Certes, nul n’est au-dessus de la loi, mais il faudrait tout aussi éviter le sentiment de la justice des vainqueurs d’autant plus que les personnes incriminées clament leur innocence et se disent prêtes à prouver qu’elles n’ont agi que dans le sens de la préservation des intérêts supérieurs du peuple.
Sans préjudice du droit
“Mon absence obéit à la volonté d’observer une posture de réserve afin de permettre aux autorités de la Transition d’œuvrer au plus vite pour le rétablissement des équilibres socio-politiques nécessaires au retour rapide à un ordre constitutionnel régulier dans notre pays. Il ne faudrait donc pas que la justice malienne, qui a toujours été digne, puisse faire l’objet d’une instrumentalisation et ainsi détourner l’opinion publique nationale des vrais enjeux du moment en matière sécuritaire, sociale et économique. Je regrette profondément que cet acte soit posé au moment où mes frères maliens doivent être rassemblés autour des valeurs de paix et de justice véritables afin de tracer un nouveau chemin vers la cohésion nationale”, Dr. Boubou Cissé, dernier Premier ministre de feu le président IBK.
De son côté, Tiéman Hubert Coulibaly se veut on ne peut plus clair : “Je rappelle que ma mission en tant que ministre de la Défense et des Anciens combattants a débuté le 8 janvier 2015 et s’est terminée le 3 septembre 2016. Elle était parfaitement définie dans le cadre de prérogatives claires. Je n’ai jamais agi que dans ce cadre et, je n’ai agi que pour assurer la meilleure préparation opérationnelle de nos forces face au défi sécuritaire. Au moment où le Mali est désaxé, menacé de désintégration, les acteurs de cette Transition en déroute devraient plutôt chercher le moyen d’unir et de rassembler. Depuis un an et plus, je n’ai cessé de dénoncer leurs choix hasardeux et de leur adresser des recommandations. Hélas ! Leur seule réponse demeure la menace, l’invective, la stigmatisation et les insanités d’une rare violence, déversées par leurs sbires sur les réseaux sociaux. Ne voient-ils pas ce qui se passe ? N’entendent-ils pas les appels à la raison de nos compatriotes et de nos amis, partenaires à la paix ? Persécuter des hommes politiques n’a jamais contribué au succès, mais a toujours conduit à l’échec !”
Concernant Mamadou Igor Diarra, ancien ministre de l’Economie et des Finances, c’est le Groupe Bank of Africa, dont il est le directeur régional pour l’Afrique de l’Est, qui vient de monter au créneau pour lui signifier son soutien et l’encourager en ces heures graves. Bank of Africa le décrit comme un cadre compétent, professionnel, honnête et sérieux.

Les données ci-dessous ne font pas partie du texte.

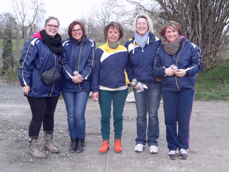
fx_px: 397
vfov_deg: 24.4
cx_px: 114
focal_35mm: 60
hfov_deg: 32.2
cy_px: 86
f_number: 4
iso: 80
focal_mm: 10.3
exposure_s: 1/125
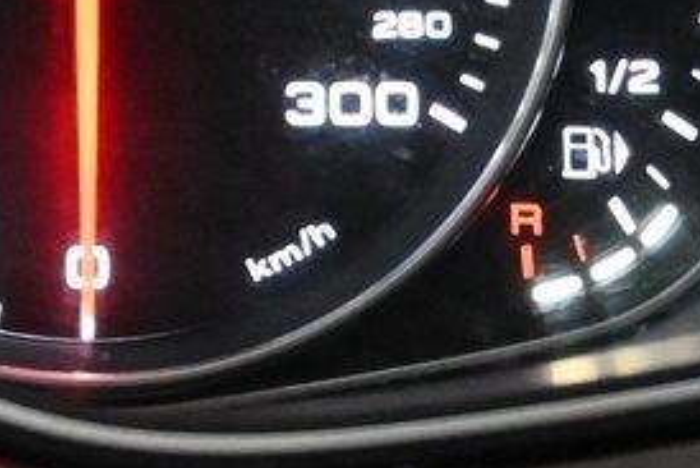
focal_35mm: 186
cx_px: -756
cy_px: -105
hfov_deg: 10.1
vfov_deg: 7.3
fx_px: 3617
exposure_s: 1/60
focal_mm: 21
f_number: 4
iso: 8000
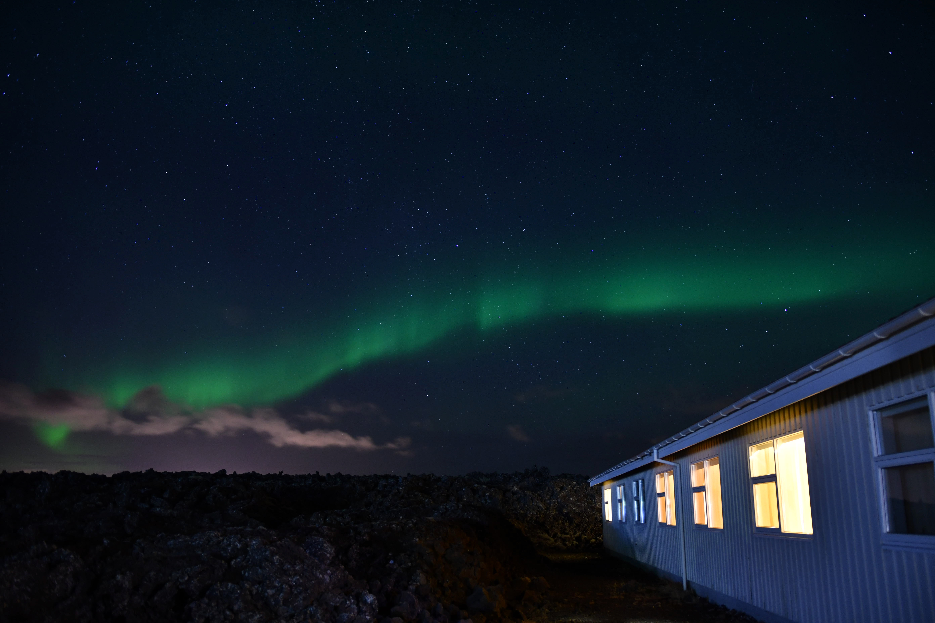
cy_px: 312
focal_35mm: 28
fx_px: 740
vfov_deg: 45.7
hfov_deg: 64.6
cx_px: 468
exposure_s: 4
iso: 500
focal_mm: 19
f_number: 1.8
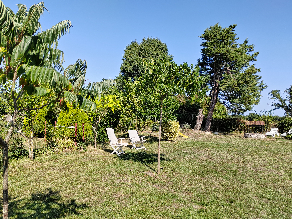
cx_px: 146
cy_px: 110
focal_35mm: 27
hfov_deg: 65.3
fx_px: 228
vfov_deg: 51.4
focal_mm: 5.52
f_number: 1.9
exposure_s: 1/1100
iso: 100
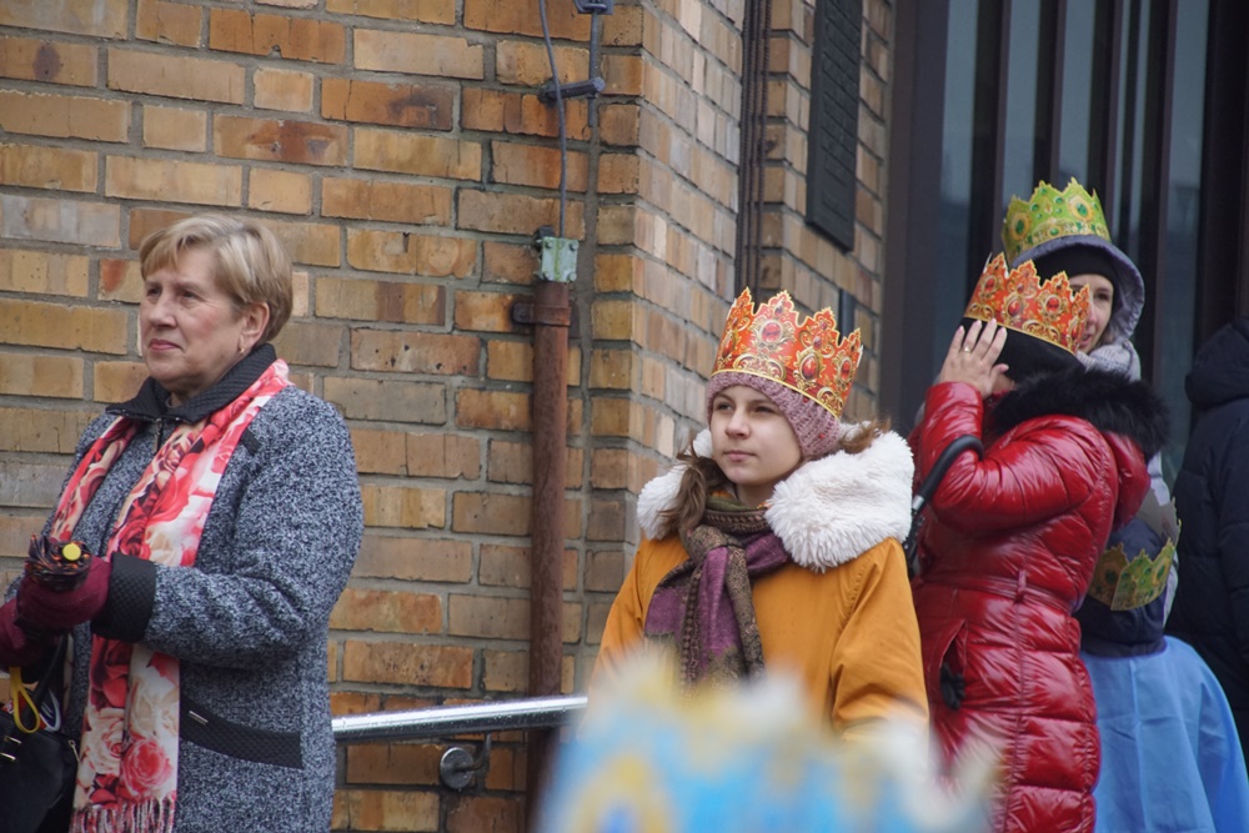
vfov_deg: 6.1
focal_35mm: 225
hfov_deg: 9.1
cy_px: 416
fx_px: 7807
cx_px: 624
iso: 1000
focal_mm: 150
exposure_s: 1/250
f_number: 5.6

Notons que l’affaire Paramount du nom de la société éponyme, comme le rapporte notre confrère Le Sphinx dans une récente parution, est un contrat de livraison de 30 véhicules blindés “Marauder” signé en 2014 avec le gouvernement malien. Ce n’est qu’en 2019 qu’une quinzaine de blindés ont livrés après intervention d’IBK auprès de son homologue sud-africain, Cyril Ramaphosa.

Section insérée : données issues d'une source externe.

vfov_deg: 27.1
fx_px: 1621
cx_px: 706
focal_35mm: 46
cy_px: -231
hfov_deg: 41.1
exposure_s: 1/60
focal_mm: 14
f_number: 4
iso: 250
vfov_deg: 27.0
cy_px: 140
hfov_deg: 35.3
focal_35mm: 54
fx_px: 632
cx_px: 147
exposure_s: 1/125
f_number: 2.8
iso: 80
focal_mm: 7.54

“Depuis plus rien. Et pourtant la moitié du montant de la commande soit 30 millions (17,7 milliards de F CFA) sont sortis du Trésor mais notre pays n’a reçu que le quart des Marauder commandés. Plus grave, dans l’opération nos kleptocrate ont carotté 450 millions rein qu’en jouant sur le taux d’échange”, assure le journal.

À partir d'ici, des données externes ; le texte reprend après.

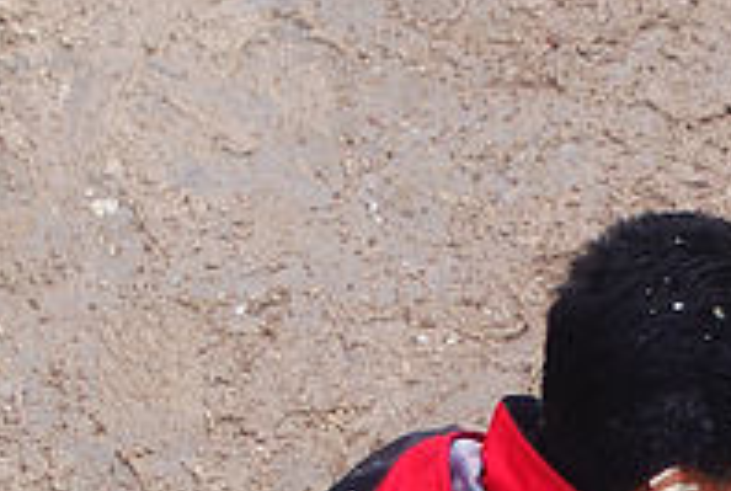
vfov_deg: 3.8
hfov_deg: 5.7
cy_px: 925
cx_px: 882
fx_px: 7306
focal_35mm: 359
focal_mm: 50
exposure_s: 1/100
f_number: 5.6
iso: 100
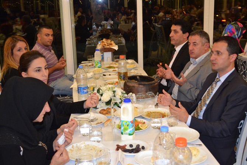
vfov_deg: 29.9
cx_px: 124
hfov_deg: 43.6
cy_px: 82
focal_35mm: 45
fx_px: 309
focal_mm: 30
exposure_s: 1/60
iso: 1800
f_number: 4.5
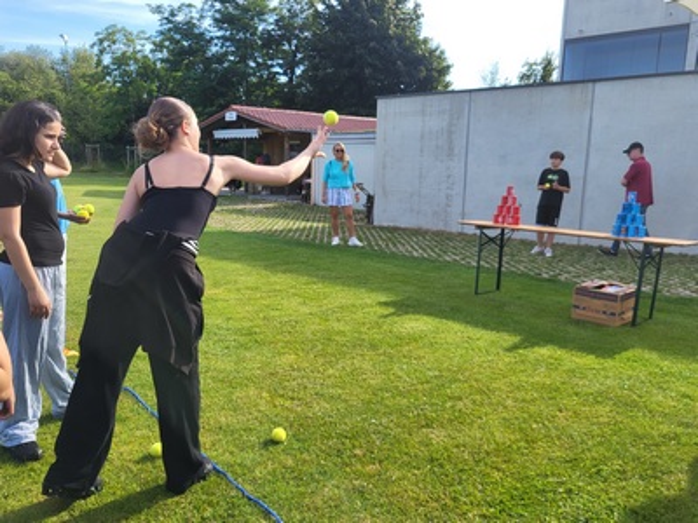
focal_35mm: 26
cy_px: 262
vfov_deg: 53.1
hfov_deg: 67.3
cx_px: 349
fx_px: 524
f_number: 1.8
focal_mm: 5.4
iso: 40
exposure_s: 1/986
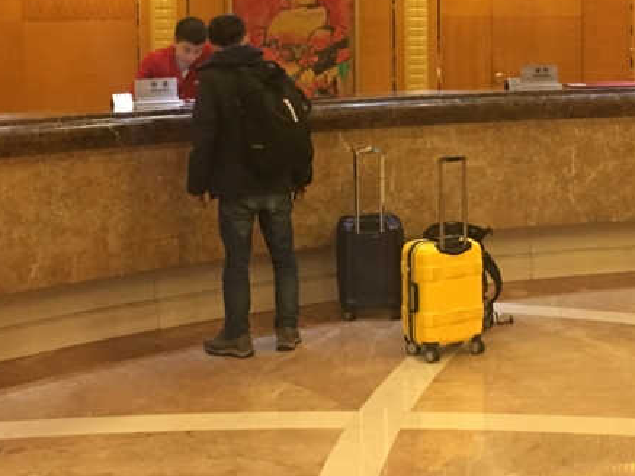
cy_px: 94
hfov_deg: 28.3
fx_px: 1248
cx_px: 446
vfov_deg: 21.4
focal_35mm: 68
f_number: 2.2
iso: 160
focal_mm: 4.15
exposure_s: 1/8
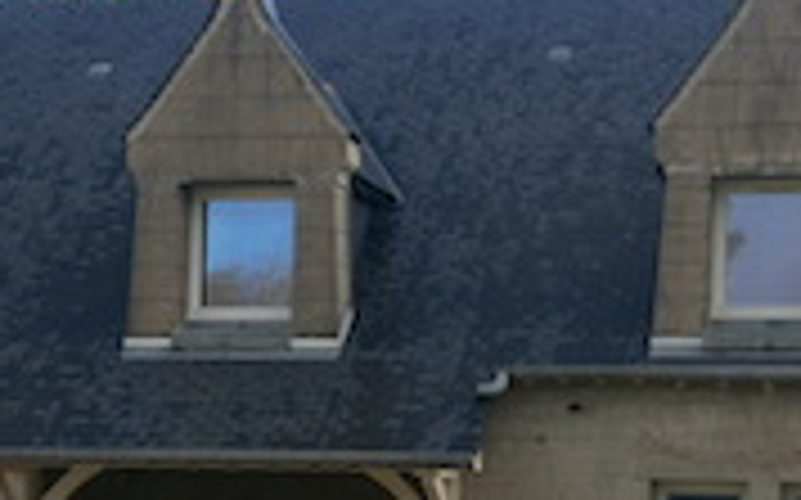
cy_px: 559
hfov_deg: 16.3
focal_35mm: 127
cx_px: 173
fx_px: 2771
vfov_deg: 10.2
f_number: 6.3
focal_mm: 20
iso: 200
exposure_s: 1/200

De son côté, poursuit Le Sphinx, Ivor Ichikwitz, le patron de la société sud-africaine, est formel, assurant que Paramount a intégralement honoré le contrat qu’elle a signé avec l’Etat malien. La partie du contrat qui a été financée a été exécutée et la totalité des équipements ont été livrés, dit-il.
Une manière pour lui de dire que sa société n’a rien à voir avec les nombreux intermédiaires et prêts noms mandatés par le régime corrompu d’IBK. Où sont alors passés les 10 milliards restants ?, s’interroge le journal.
Si force doit rester à la loi, la particularité des mis en cause commande un traitement sans passion de l’affaire.